Some of the most important tips for safe driving include:

  • When winter storms strike, do not drive unless necessary.
  • Use caution on bridges as ice can form quicker than on roads.
  • Wet leaves on roadways can cause slippery conditions, making it important to drive at slower speeds when approaching patches of them.
  • If you must travel, make sure your car is stocked with survival gear like blankets, a shovel, flashlight and extra batteries, extra warm clothing, a set of tire chains, battery booster cables, quick energy foods and brightly colored cloth to use as a distress flag.
  • Do not attempt to drive over flooded roads; turn around and go another way. Water moving at two m.p.h. can sweep cars off a road or bridge.
  • Watch for areas where rivers or streams may suddenly rise and flood, such as highway dips, bridges and low areas.
  • If you are in your car and water begins to rise rapidly around you, abandon the vehicle immediately.

Additionally, the leading cause of death and injuries during winter storms is transportation accidents. Before getting behind the wheel, ensure that your vehicle is clear of ice and snow; good vision is key to good driving. Plan your stops and keep more distance between cars, be extra alert, and remember, snowdrifts can hide smaller children. Moreover, always match your speed to the road and weather conditions.

It's important for motorists on all roads to note that snowplows travel at speeds up to 35 m.p.h., which in many cases is lower than the posted speed limit, to ensure that salt being dispersed stays in the driving lanes and does not scatter off the roadways. Oftentimes on interstate highways, snowplows will operate side by side, as this is the most efficient and safe way to clear several lanes at one time.

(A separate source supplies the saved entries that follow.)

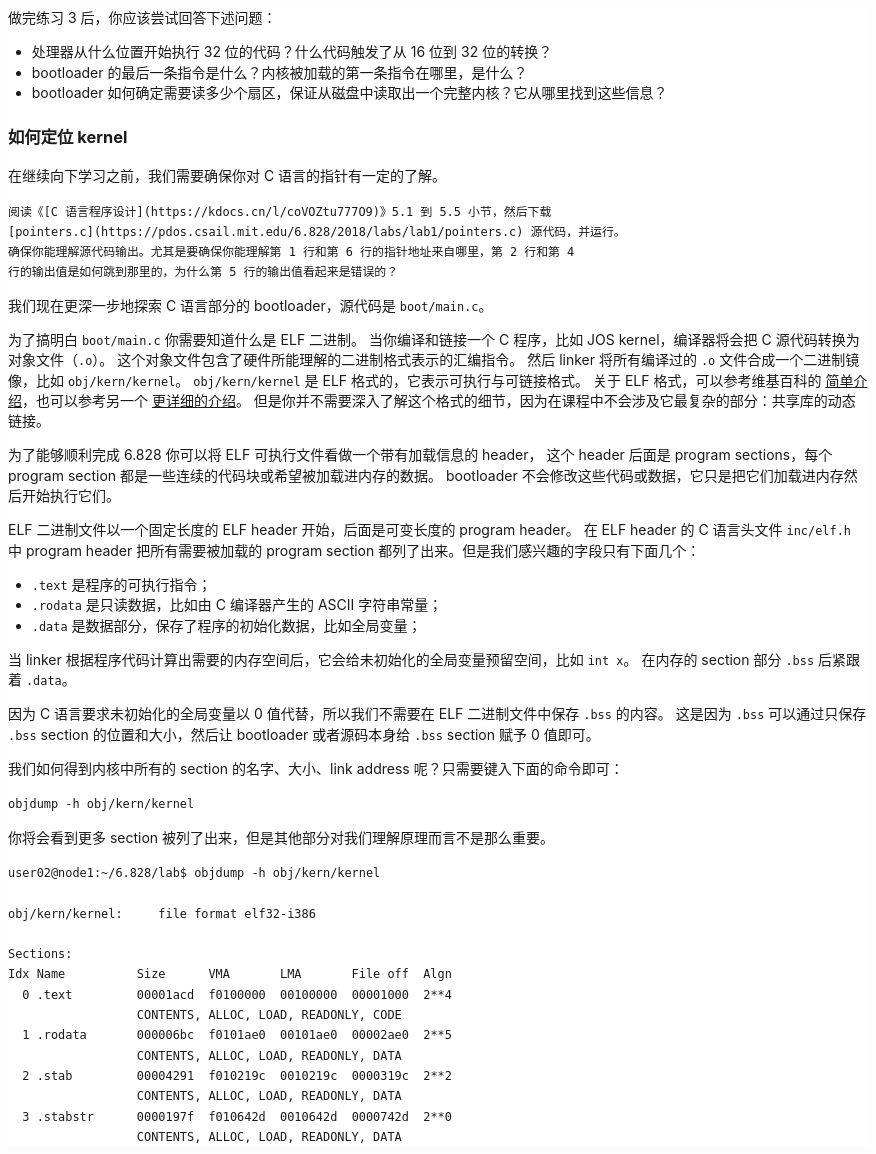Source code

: 做完练习 3 后，你应该尝试回答下述问题：

- 处理器从什么位置开始执行 32 位的代码？什么代码触发了从 16 位到 32 位的转换？
- bootloader 的最后一条指令是什么？内核被加载的第一条指令在哪里，是什么？
- bootloader 如何确定需要读多少个扇区，保证从磁盘中读取出一个完整内核？它从哪里找到这些信息？

### 如何定位 kernel

在继续向下学习之前，我们需要确保你对 C 语言的指针有一定的了解。

```{admonition} 练习 4
阅读《[C 语言程序设计](https://kdocs.cn/l/coVOZtu777O9)》5.1 到 5.5 小节，然后下载
[pointers.c](https://pdos.csail.mit.edu/6.828/2018/labs/lab1/pointers.c) 源代码，并运行。
确保你能理解源代码输出。尤其是要确保你能理解第 1 行和第 6 行的指针地址来自哪里，第 2 行和第 4
行的输出值是如何跳到那里的，为什么第 5 行的输出值看起来是错误的？
```

我们现在更深一步地探索 C 语言部分的 bootloader，源代码是 `boot/main.c`。

为了搞明白 `boot/main.c` 你需要知道什么是 ELF 二进制。
当你编译和链接一个 C 程序，比如 JOS kernel，编译器将会把 C 源代码转换为对象文件（`.o`）。
这个对象文件包含了硬件所能理解的二进制格式表示的汇编指令。
然后 linker 将所有编译过的 `.o` 文件合成一个二进制镜像，比如 `obj/kern/kernel`。
`obj/kern/kernel` 是 ELF 格式的，它表示可执行与可链接格式。
关于 ELF 格式，可以参考维基百科的
[简单介绍](http://en.wikipedia.org/wiki/Executable_and_Linkable_Format)，也可以参考另一个
[更详细的介绍](https://pdos.csail.mit.edu/6.828/2018/readings/elf.pdf)。
但是你并不需要深入了解这个格式的细节，因为在课程中不会涉及它最复杂的部分：共享库的动态链接。

为了能够顺利完成 6.828 你可以将 ELF 可执行文件看做一个带有加载信息的 header，
这个 header 后面是 program sections，每个 program section 都是一些连续的代码块或希望被加载进内存的数据。
bootloader 不会修改这些代码或数据，它只是把它们加载进内存然后开始执行它们。

ELF 二进制文件以一个固定长度的 ELF header 开始，后面是可变长度的 program header。
在 ELF header 的 C 语言头文件 `inc/elf.h` 中 program header
把所有需要被加载的 program section 都列了出来。但是我们感兴趣的字段只有下面几个：

- `.text` 是程序的可执行指令；
- `.rodata` 是只读数据，比如由 C 编译器产生的 ASCII 字符串常量；
- `.data` 是数据部分，保存了程序的初始化数据，比如全局变量；

当 linker 根据程序代码计算出需要的内存空间后，它会给未初始化的全局变量预留空间，比如 `int x`。
在内存的 section 部分 `.bss` 后紧跟着 `.data`。

因为 C 语言要求未初始化的全局变量以 0 值代替，所以我们不需要在 ELF 二进制文件中保存 `.bss` 的内容。
这是因为 `.bss` 可以通过只保存 `.bss` section 的位置和大小，然后让 bootloader 或者源码本身给
`.bss` section 赋予 0 值即可。

我们如何得到内核中所有的 section 的名字、大小、link address 呢？只需要键入下面的命令即可：

```{code-block} text
objdump -h obj/kern/kernel
```

你将会看到更多 section 被列了出来，但是其他部分对我们理解原理而言不是那么重要。

```{code-block} text
user02@node1:~/6.828/lab$ objdump -h obj/kern/kernel

obj/kern/kernel:     file format elf32-i386

Sections:
Idx Name          Size      VMA       LMA       File off  Algn
  0 .text         00001acd  f0100000  00100000  00001000  2**4
                  CONTENTS, ALLOC, LOAD, READONLY, CODE
  1 .rodata       000006bc  f0101ae0  00101ae0  00002ae0  2**5
                  CONTENTS, ALLOC, LOAD, READONLY, DATA
  2 .stab         00004291  f010219c  0010219c  0000319c  2**2
                  CONTENTS, ALLOC, LOAD, READONLY, DATA
  3 .stabstr      0000197f  f010642d  0010642d  0000742d  2**0
                  CONTENTS, ALLOC, LOAD, READONLY, DATA
```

Motorists and pedestrians should also keep in mind that snowplow drivers have limited lines of sight, and the size and weight of snowplows can make it very difficult to maneuver and stop quickly. Snow blowing from behind the plow can severely reduce visibility or cause whiteout conditions.

Motorists should not attempt to pass snowplows or follow too closely. The safest place for motorists to drive is well behind the snowplows where the roadway is clear and salted.